In New Jersey, a plaintiff suing a city or public entity for liability for an injury faces an uphill battle. In general, for Tort Claims Act lawsuits, courts find immunity for public entities, resulting in a dismissal of the lawsuit. Courts finding public entities liable is the exception because of the strict standards that must be met to overcome public entity immunity.
These are various elements that a plaintiff must demonstrate to win a negligence claim under the Tort Claims Act:
- There was a dangerous condition that caused the accident.
- The public entity had actual or constructive notice of the dangerous condition.
- The failure to detect or remedy the dangerous condition was palpably unreasonable.
- If these elements are proven, the plaintiff must demonstrate that his or her injury is a permanent loss of a bodily function and is substantial.
- In addition, a plaintiff must prove that a minimum of $3600 in medical expenses were incurred.
The Trial Court Dismisses Slip-and-Fall Case
The trial judge granted the city’s motion to dismiss because it determined that plaintiff had not satisfied the elements of the Tort Claims Act. Although the judge found that the protruding nail was a dangerous condition, the plaintiff had failed to prove actual or constructive notice because plaintiff’s expert’s report was a net opinion. There was no factual or scientific basis of proof of how long the nail had been raised. The plaintiff’s expert was not a metallurgist. In addition, the court ruled that given the frequent inspection of the boardwalk by the Atlantic City boardwalk inspector, “under no circumstances would it be palpably unreasonable for the city’s inspector to fail to notice one protruding nail as presented here.”

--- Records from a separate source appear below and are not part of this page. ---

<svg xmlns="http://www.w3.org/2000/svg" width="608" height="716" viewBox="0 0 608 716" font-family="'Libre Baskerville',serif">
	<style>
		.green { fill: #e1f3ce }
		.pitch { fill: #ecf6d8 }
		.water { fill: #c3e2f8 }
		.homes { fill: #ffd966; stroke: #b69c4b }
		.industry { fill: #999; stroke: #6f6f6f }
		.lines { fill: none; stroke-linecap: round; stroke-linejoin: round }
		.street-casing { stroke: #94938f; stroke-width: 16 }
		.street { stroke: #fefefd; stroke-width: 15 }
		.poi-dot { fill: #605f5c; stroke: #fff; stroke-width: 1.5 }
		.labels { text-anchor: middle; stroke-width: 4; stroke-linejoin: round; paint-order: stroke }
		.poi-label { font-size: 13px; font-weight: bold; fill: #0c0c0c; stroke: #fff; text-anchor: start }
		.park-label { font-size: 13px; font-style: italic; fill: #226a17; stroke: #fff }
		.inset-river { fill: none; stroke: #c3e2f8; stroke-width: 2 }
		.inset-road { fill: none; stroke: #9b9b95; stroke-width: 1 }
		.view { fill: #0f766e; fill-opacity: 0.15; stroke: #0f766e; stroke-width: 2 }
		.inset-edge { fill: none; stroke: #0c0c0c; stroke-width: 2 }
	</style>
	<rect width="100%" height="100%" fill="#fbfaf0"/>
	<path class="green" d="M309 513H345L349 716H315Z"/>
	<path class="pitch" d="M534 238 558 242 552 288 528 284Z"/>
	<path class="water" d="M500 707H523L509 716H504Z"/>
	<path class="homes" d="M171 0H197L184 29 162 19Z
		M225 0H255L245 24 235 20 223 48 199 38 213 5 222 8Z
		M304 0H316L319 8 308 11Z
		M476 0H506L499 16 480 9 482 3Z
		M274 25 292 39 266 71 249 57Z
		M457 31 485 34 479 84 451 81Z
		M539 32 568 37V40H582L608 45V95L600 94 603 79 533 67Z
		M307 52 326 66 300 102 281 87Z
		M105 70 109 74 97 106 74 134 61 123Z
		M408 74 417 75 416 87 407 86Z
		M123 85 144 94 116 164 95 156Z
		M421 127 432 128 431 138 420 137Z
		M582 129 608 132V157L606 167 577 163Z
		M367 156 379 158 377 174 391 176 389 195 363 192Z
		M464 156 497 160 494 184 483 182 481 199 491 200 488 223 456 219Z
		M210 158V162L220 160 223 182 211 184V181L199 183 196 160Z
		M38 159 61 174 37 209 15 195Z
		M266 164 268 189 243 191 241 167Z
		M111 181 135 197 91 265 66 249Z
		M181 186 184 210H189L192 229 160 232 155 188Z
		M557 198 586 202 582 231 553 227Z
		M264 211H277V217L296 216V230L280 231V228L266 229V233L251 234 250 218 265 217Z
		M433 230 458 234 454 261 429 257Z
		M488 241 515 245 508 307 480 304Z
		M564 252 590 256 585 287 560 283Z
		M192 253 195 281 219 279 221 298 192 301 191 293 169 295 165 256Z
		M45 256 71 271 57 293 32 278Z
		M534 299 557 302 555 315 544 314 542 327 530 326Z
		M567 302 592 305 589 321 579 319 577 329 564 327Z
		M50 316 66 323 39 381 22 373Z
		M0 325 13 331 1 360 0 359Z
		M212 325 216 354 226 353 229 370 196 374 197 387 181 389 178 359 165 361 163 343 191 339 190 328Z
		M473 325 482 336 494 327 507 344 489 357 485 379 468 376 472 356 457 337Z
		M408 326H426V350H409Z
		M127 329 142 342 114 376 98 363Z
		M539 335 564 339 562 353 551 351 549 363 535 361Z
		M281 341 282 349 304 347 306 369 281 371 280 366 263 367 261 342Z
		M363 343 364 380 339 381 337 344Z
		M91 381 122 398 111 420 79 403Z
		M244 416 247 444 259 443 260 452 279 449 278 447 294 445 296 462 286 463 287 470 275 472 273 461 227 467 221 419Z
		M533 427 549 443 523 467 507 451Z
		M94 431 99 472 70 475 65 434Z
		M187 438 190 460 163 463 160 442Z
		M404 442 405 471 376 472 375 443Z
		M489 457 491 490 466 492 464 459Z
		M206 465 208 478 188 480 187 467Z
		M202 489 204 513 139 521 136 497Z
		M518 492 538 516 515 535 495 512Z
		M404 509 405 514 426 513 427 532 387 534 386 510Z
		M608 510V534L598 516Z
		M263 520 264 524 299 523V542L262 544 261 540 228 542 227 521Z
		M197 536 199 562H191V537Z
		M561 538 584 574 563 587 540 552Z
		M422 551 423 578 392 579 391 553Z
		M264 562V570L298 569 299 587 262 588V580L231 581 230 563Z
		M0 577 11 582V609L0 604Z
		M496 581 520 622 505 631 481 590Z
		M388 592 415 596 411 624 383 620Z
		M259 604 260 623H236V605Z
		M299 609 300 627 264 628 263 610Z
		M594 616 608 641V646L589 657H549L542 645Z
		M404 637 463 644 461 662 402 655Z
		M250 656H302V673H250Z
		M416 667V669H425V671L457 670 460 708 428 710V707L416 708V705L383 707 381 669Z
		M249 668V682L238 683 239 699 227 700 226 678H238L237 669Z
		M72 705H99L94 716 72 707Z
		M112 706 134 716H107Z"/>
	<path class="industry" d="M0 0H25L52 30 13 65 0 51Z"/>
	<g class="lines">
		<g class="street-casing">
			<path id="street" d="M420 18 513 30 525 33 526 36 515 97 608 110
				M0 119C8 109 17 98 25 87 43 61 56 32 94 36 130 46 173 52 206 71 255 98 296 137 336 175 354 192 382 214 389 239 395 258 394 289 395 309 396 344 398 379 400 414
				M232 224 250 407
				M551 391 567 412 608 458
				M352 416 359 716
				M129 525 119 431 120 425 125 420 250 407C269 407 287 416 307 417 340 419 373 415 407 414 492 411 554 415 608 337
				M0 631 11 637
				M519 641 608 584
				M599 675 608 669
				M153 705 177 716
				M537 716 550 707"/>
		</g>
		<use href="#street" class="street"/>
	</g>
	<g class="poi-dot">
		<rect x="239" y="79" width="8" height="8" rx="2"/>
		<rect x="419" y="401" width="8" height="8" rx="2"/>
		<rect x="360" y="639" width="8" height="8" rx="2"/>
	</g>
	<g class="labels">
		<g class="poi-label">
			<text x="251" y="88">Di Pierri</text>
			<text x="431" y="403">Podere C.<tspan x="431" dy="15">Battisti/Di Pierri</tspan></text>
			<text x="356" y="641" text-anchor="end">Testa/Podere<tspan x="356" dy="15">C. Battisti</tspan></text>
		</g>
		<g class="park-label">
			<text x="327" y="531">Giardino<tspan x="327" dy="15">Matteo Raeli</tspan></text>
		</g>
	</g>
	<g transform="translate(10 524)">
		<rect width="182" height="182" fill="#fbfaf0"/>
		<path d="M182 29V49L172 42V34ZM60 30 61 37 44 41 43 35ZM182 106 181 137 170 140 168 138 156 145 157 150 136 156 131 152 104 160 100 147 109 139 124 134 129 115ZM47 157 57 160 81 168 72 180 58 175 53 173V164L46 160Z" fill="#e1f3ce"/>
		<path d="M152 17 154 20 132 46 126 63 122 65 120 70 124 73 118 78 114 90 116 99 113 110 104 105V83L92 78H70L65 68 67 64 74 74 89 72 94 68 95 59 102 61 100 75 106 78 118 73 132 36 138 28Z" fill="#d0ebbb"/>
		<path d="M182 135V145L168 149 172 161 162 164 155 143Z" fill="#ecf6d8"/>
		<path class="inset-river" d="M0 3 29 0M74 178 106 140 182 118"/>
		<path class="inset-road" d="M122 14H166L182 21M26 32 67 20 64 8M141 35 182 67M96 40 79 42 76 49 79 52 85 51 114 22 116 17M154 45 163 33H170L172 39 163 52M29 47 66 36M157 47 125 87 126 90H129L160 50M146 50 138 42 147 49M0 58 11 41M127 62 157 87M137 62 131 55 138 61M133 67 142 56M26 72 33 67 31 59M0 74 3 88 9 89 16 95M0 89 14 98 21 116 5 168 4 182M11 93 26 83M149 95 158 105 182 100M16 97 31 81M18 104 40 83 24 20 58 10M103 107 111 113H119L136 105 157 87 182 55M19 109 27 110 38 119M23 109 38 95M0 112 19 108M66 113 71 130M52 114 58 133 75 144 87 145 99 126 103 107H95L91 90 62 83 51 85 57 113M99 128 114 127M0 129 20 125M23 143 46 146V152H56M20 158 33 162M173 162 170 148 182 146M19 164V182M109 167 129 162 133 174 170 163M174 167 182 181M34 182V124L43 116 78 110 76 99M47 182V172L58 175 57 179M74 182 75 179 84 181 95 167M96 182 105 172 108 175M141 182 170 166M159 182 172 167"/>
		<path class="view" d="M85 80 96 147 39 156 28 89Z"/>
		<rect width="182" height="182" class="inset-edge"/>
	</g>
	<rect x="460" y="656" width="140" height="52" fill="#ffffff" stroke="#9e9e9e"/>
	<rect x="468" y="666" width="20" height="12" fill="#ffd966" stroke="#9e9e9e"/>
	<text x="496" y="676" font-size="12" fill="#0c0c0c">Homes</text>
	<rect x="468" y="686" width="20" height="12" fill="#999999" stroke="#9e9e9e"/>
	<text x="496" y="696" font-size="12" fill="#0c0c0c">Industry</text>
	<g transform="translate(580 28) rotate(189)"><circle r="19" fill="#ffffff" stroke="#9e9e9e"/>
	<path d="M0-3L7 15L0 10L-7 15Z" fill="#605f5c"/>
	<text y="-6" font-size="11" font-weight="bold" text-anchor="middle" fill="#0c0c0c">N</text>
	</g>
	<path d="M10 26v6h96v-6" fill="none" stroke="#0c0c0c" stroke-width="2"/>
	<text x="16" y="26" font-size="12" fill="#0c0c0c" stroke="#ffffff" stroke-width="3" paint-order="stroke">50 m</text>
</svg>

The Appellate Division Affirms
Ms. Roening appealed the dismissal of her case to the Appellate Division. She claimed that the trial judge improperly ruled that her expert report was inadmissible, and that the city’s actions in failing to repair the nail were palpably unreasonable. The Appellate Division upheld the dismissal on the basis of public entity immunity under the Tort Claims Act. The court agreed that plaintiff’s expert’s report was a net opinion and therefore inadmissible. In his report, the expert did not support his opinion with facts, scientific data, or an accepted standard. None were provided. Without explaining the “why and wherefore” of his opinion, the report was an improper net opinion.
The focus of the appellate decision was on the issue of whether the city’s failure to detect or repair the raised nail was palpably unreasonable. The court noted that “palpably unreasonable” means more than ordinary negligence; it is behavior that is patently unacceptable under any circumstance. In addressing this stringent standard, the court noted that imperfections in boardwalk surfaces are common. The city did have a boardwalk inspector inspect the boardwalk on a frequent basis. Considering the length of the boardwalk and the number of nails and screws in the boardwalk, the failure of the city to repair or detect every raised nail or screw was not outrageous or patently unacceptable. The Tort Claims Act does not require perfection.
Despite a fractured shoulder, Ms. Roening was unable to obtain a recovery against the City of Atlantic City for failure to detect or repair the raised nail on the boardwalk. The court did not even address whether her injury was considered a permanent loss of a bodily function and significant. That hurdle was never reached because the notice hurdle and palpable unreasonable hurdle could not be demonstrated. This case, like so many other lawsuits against cities and other public entities, shows how difficult it is to prove a public entity is liable for an accident on public property. A person’s odds are better inside a casino than on the boardwalk.